Seems pretty darn reasonable to me.

January 2, 2011

Grizzly Bear Cast

Grizzly Bear Casting
(click on each photo to view)

Some time ago I had the good fortune to take a trip through the Glacier National Park. I, we actually, started in Montana and traveled North into Canada. At St. Mary Lake where there was a campground where we pitched our tent there was also a gift shop that my friend and I decided to take a look through. It was in that gift shop that I found this casting for sale. What really stood out to me was the detail in the casting. Since the gift shop was willing to ship the casting to my home, I was riding a motorcycle and was worried about wear and tear on the casting, I bought it and told them where to send it.

After getting back home and having the chance to look up the fellow who made the casting I found out some more interesting things about this particular casting. The casting was made in the Bob Marshall Wilderness area on the bank of the North Fork of the Sun River in Montana. This fellow lived in Montana and was an avid hiker. He told me that since he did quite a bit of hiking he always hoped to get a clear, detailed cast of a Grizzly track and started carrying a casting compound during his hikes. As a side note, he also told me that his mother was an art teacher and that she had concocted the powder that he was carrying from several casting materials and he did not know what casting medium she used or what other additives she might have put into the mix, but she told him that her mix was made specifically to capture details. As we can see her mix worked very well.

The pads or skin of a bear's paw are like the pads of a dog's paw. the skin is more 'granular' if you will, in the way it appears rather than having dermal ridges and large flexion lines, though some flexion lines can be seen in this track.

As we talked he told me that when he found the tracks this particular one was the clearest and most detailed. He also told me that he had some concern about the bear still being nearby as they were obviously fresh tracks. Keeping his eyes and ears open he proceeded to mix and pour his secret formula casting agent into the track in the mud. He was fortunate to not have any problems with the bear that made the tracks and he was happy that he finally found a track that was very crisp and clean, in details that is. He knew that he would have to clean off the mud from his casting when he got back home and hoped that some of the details that he could see in the mud would show up in his cast. He was not disappointed.

You can see scars in the pad of the foot as well as in the toes. The fourth toe, counting left to right, in particular has a scar right in the center of the toe pad which is in the close up. The claw on the center toe shows a distinct wear pattern or chipping of the claw. All of the claws clearly show the concave underside. The overall length of the track is eleven inches including the center claw which is over two and a half inches long from the edge of the toe pad to the tip of the claw. The bear's fur can be seen around the edges of the track and especially behind the large pad.
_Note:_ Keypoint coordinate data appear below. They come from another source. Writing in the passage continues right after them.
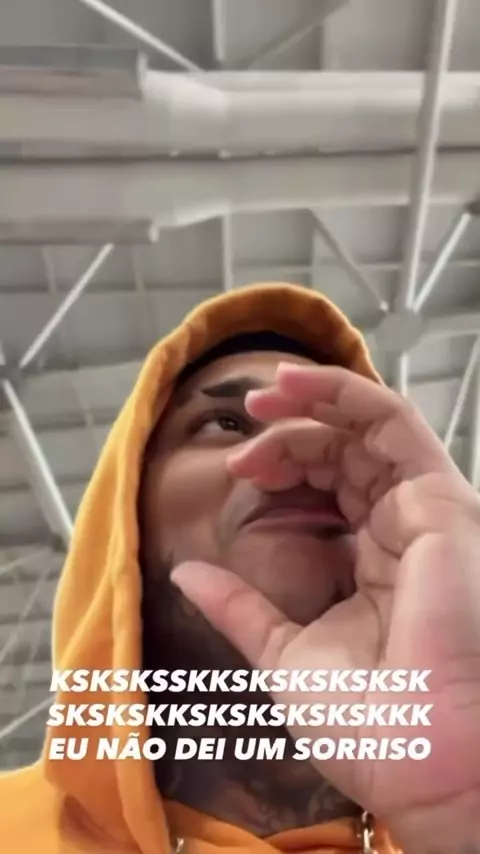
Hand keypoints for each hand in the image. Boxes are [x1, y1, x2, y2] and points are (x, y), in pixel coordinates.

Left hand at [171, 363, 479, 847]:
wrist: (416, 759)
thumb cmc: (365, 722)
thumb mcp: (282, 651)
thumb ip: (238, 606)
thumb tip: (185, 573)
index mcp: (372, 561)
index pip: (331, 486)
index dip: (284, 465)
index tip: (237, 473)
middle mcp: (401, 529)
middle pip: (346, 451)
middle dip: (293, 428)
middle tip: (245, 420)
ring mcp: (423, 512)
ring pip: (371, 427)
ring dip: (316, 398)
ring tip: (262, 396)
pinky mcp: (439, 501)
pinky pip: (395, 425)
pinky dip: (346, 394)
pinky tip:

There is even a flex crease that can be seen below the fourth toe, again left to right, and dimples in the large pad as well as the first toe. Keep in mind that this is a reproduction of the original and it is done with a resin. The original, I was told, showed even more detail than this reproduction. I did not go into detail with the fellow who made the casting as to what his methods for producing reproductions for selling were.

The texture of the mud can be seen all around the track, which has led me to wonder if casting an inch or two around the edges of a track would help in capturing not only any possible hair details but also as a way of being able to measure the overall depth of the track from ground level. The toes of this track are the deepest point in the track, and they measure a full inch deeper than the average surface area of the mud.

While many of the Bigfoot track castings do show a great deal of detail we can only hope that one day a track showing this kind of detail over the whole foot will be found by someone who has some good casting material with them when they find it. I wish this guy had the formula of the material he used, I'd like to have some to compare to common Hydrocal.